Wednesday, April 8, 2020

Recipes ONLY …..thank you KIZMET

This is a result of the fluxus community skillshare. Thank you to KIZMET and everyone who posted recipes to get us through the Covid-19 pandemic. 

Recipies that are thoughtfully crafted to meet the need of using canned and shelf-stable food. Please share your favorite recipes. 



From KIZMET, a recipe for tofu or tempeh. 

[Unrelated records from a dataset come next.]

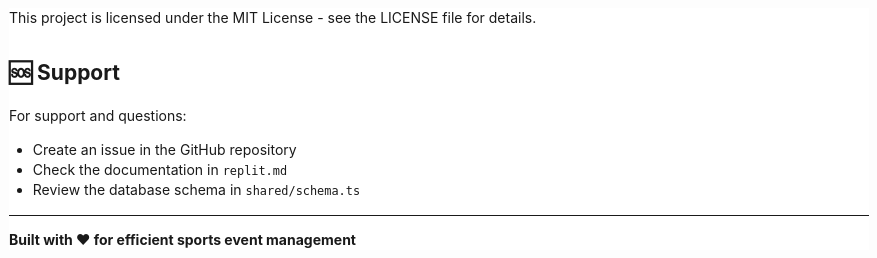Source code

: This project is licensed under the MIT License - see the LICENSE file for details.

## 🆘 Support

For support and questions:
- Create an issue in the GitHub repository
- Check the documentation in `replit.md`
- Review the database schema in `shared/schema.ts`

---

**Built with ❤️ for efficient sports event management**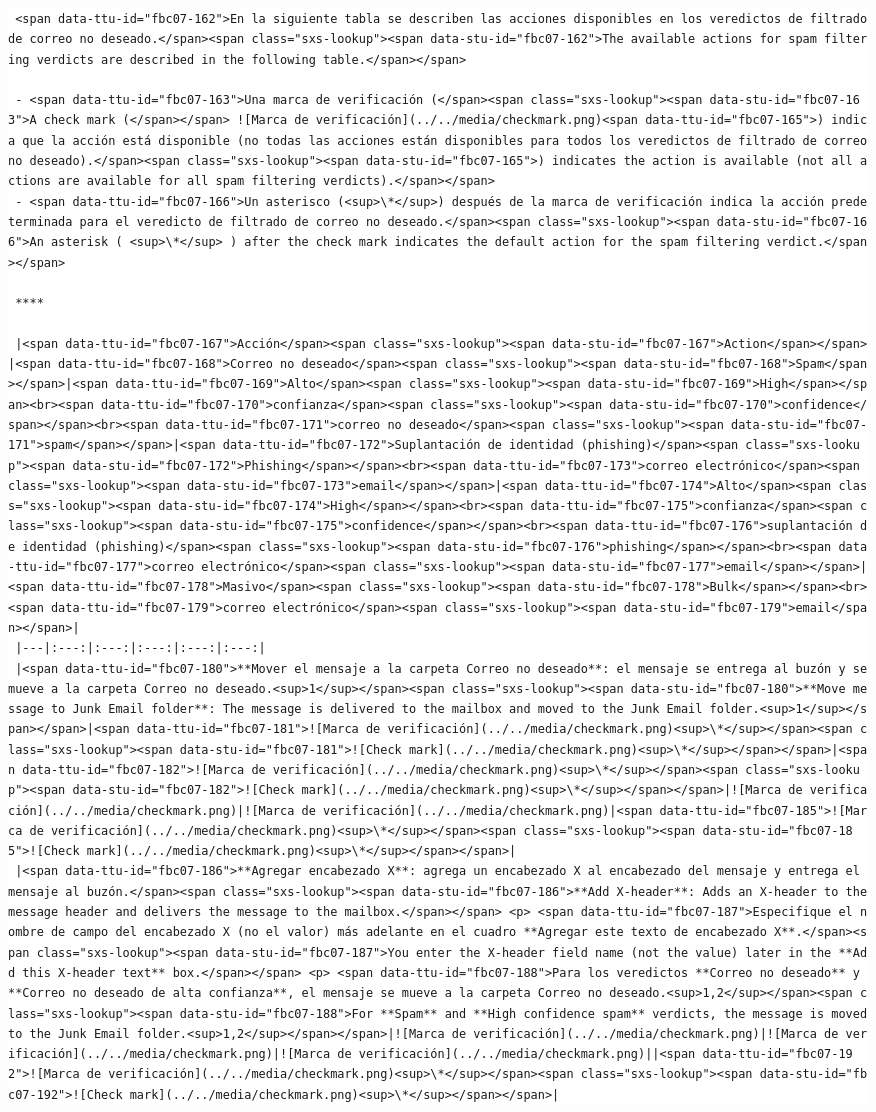      <span data-ttu-id="fbc07-162">En la siguiente tabla se describen las acciones disponibles en los veredictos de filtrado de correo no deseado.</span><span class="sxs-lookup"><span data-stu-id="fbc07-162">The available actions for spam filtering verdicts are described in the following table.</span></span>

     - <span data-ttu-id="fbc07-163">Una marca de verificación (</span><span class="sxs-lookup"><span data-stu-id="fbc07-163">A check mark (</span></span> ![Marca de verificación](../../media/checkmark.png)<span data-ttu-id="fbc07-165">) indica que la acción está disponible (no todas las acciones están disponibles para todos los veredictos de filtrado de correo no deseado).</span><span class="sxs-lookup"><span data-stu-id="fbc07-165">) indicates the action is available (not all actions are available for all spam filtering verdicts).</span></span>
     - <span data-ttu-id="fbc07-166">Un asterisco (<sup>\*</sup>) después de la marca de verificación indica la acción predeterminada para el veredicto de filtrado de correo no deseado.</span><span class="sxs-lookup"><span data-stu-id="fbc07-166">An asterisk ( <sup>\*</sup> ) after the check mark indicates the default action for the spam filtering verdict.</span></span>

     ****

     |<span data-ttu-id="fbc07-167">Acción</span><span class="sxs-lookup"><span data-stu-id="fbc07-167">Action</span></span>|<span data-ttu-id="fbc07-168">Correo no deseado</span><span class="sxs-lookup"><span data-stu-id="fbc07-168">Spam</span></span>|<span data-ttu-id="fbc07-169">Alto</span><span class="sxs-lookup"><span data-stu-id="fbc07-169">High</span></span><br><span data-ttu-id="fbc07-170">confianza</span><span class="sxs-lookup"><span data-stu-id="fbc07-170">confidence</span></span><br><span data-ttu-id="fbc07-171">correo no deseado</span><span class="sxs-lookup"><span data-stu-id="fbc07-171">spam</span></span>|<span data-ttu-id="fbc07-172">Suplantación de identidad (phishing)</span><span class="sxs-lookup"><span data-stu-id="fbc07-172">Phishing</span></span><br><span data-ttu-id="fbc07-173">correo electrónico</span><span class="sxs-lookup"><span data-stu-id="fbc07-173">email</span></span>|<span data-ttu-id="fbc07-174">Alto</span><span class="sxs-lookup"><span data-stu-id="fbc07-174">High</span></span><br><span data-ttu-id="fbc07-175">confianza</span><span class="sxs-lookup"><span data-stu-id="fbc07-175">confidence</span></span><br><span data-ttu-id="fbc07-176">suplantación de identidad (phishing)</span><span class="sxs-lookup"><span data-stu-id="fbc07-176">phishing</span></span><br><span data-ttu-id="fbc07-177">correo electrónico</span><span class="sxs-lookup"><span data-stu-id="fbc07-177">email</span></span>|<span data-ttu-id="fbc07-178">Masivo</span><span class="sxs-lookup"><span data-stu-id="fbc07-178">Bulk</span></span><br><span data-ttu-id="fbc07-179">correo electrónico</span><span class="sxs-lookup"><span data-stu-id="fbc07-179">email</span></span>|
     |---|:---:|:---:|:---:|:---:|:---:|
     |<span data-ttu-id="fbc07-180">**Mover el mensaje a la carpeta Correo no deseado**: el mensaje se entrega al buzón y se mueve a la carpeta Correo no deseado.<sup>1</sup></span><span class="sxs-lookup"><span data-stu-id="fbc07-180">**Move message to Junk Email folder**: The message is delivered to the mailbox and moved to the Junk Email folder.<sup>1</sup></span></span>|<span data-ttu-id="fbc07-181">![Marca de verificación](../../media/checkmark.png)<sup>\*</sup></span><span class="sxs-lookup"><span data-stu-id="fbc07-181">![Check mark](../../media/checkmark.png)<sup>\*</sup></span></span>|<span data-ttu-id="fbc07-182">![Marca de verificación](../../media/checkmark.png)<sup>\*</sup></span><span class="sxs-lookup"><span data-stu-id="fbc07-182">![Check mark](../../media/checkmark.png)<sup>\*</sup></span></span>|![Marca de verificación](../../media/checkmark.png)|![Marca de verificación](../../media/checkmark.png)|<span data-ttu-id="fbc07-185">![Marca de verificación](../../media/checkmark.png)<sup>\*</sup></span><span class="sxs-lookup"><span data-stu-id="fbc07-185">![Check mark](../../media/checkmark.png)<sup>\*</sup></span></span>|
     |<span data-ttu-id="fbc07-186">**Agregar encabezado X**: agrega un encabezado X al encabezado del mensaje y entrega el mensaje al buzón.</span><span class="sxs-lookup"><span data-stu-id="fbc07-186">**Add X-header**: Adds an X-header to the message header and delivers the message to the mailbox.</span></span> <p> <span data-ttu-id="fbc07-187">Especifique el nombre de campo del encabezado X (no el valor) más adelante en el cuadro **Agregar este texto de encabezado X**.</span><span class="sxs-lookup"><span data-stu-id="fbc07-187">You enter the X-header field name (not the value) later in the **Add this X-header text** box.</span></span> <p> <span data-ttu-id="fbc07-188">Para los veredictos **Correo no deseado** y **Correo no deseado de alta confianza**, el mensaje se mueve a la carpeta Correo no deseado.<sup>1,2</sup></span><span class="sxs-lookup"><span data-stu-id="fbc07-188">For **Spam** and **High confidence spam** verdicts, the message is moved to the Junk Email folder.<sup>1,2</sup></span></span>|![Marca de verificación](../../media/checkmark.png)|![Marca de verificación](../../media/checkmark.png)|![Marca de verificación](../../media/checkmark.png)||<span data-ttu-id="fbc07-192">![Marca de verificación](../../media/checkmark.png)<sup>\*</sup></span><span class="sxs-lookup"><span data-stu-id="fbc07-192">![Check mark](../../media/checkmark.png)<sup>\*</sup></span></span>|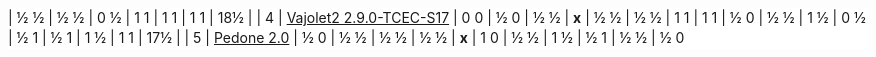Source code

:  |  ½ ½
 |  ½ ½
 |  0 ½
 |  1 1
 |  1 1
 |  1 1
 |  18½
 |
|  4
 | [Vajolet2 2.9.0-TCEC-S17](Vajolet "Vajolet") |  0 0
 |  ½ 0
 |  ½ ½
 | **x** |  ½ ½
 |  ½ ½
 |  1 1
 |  1 1
 |  ½ 0
 |  ½ ½
 |  1 ½
 |  0 ½
 |  ½ 1
 |  ½ 1
 |  1 ½
 |  1 1
 |  17½
 |
|  5
 | [Pedone 2.0](Pedone "Pedone") |  ½ 0
 |  ½ ½
 |  ½ ½
 |  ½ ½
 | **x** |  1 0
 |  ½ ½
 |  1 ½
 |  ½ 1
 |  ½ ½
 |  ½ 0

Ok a quicky then where you can use some of the tempeh or tofu.
Marinate chunks of your tempeh or tofu ( assuming it's hard and not silken) in a couple of tablespoons of soy sauce and equal quantity of honey. As tofu and tempeh are porous it's a quick marinate of 15 mins or so. You can add a bit of garlic if you want to. Your palate.
As an aside, chiffonade a bit of the greens from the kale you mentioned. ( chiffonade is like, rolling up the leaves and chopping them. they will look like short green ribbons)
Prep your rice noodles as you usually would and set aside.
Heat up your pan and when hot plunge your soy protein into the hot pan to sear it off in a teaspoon of oil you have on hand. (hold back the rest of the marinade as that can be the coating sauce for the dish)
Turn the chunks in the pan until they are nicely coloured and then add the prepared noodles. Add the prepared Kale and also toss through until the kale starts to wilt ( that part usually takes 30 seconds). Finally, add the marinade "juices" and toss through until everything is coated. ( another 30 odd seconds)
Serve up your dinner quick stix!! :)
This simple stir fry( just skip the adding noodles process) can also be served over/with rice.
Of course, salt and pepper to your own palate.

From KIZMET, A simple bread recipe

2cups wholewheat flour
1/2 teaspoon salt
5 teaspoons of butter (MUST BE CHILLED)
3/4 up of milk.
Mix the flour with the salt in a large bowl. Add the butter and rub it into the flour with the tips of your fingers, until it resembles fine crumbs.
Stir in the milk with a round blade knife (butter knife) to make a soft, but not sticky dough.
Turn out onto a lightly floured work surface and shape into a soft, smooth ball.
Set the ball of dough onto a tray or baking sheet and flatten gently to make a round about 6.5 inches across.
Cut a deep cross in the dough and brush lightly with milk.
Bake at 370F for 30 minutes until golden.
You can eat it warm or at room temperature.
Also if you wanted to make it into single portions, you could make it into 3-4 individual rolls. Just reduce the cooking time by about 8 minutes. They can be frozen individually in cling film or sealed bags, and defrosted as you need them.
---- The above is what's known as a DAMPER. It's an Aussie style camp bread. BTW if you wanted to add additional flavour to it, you could always add some of the basil you have and some garlic. It's actually pretty nice on its own and if you have some peanut butter and a "jelly" (preserve) on hand, could be a nice quick PB&J lunchy sandwich.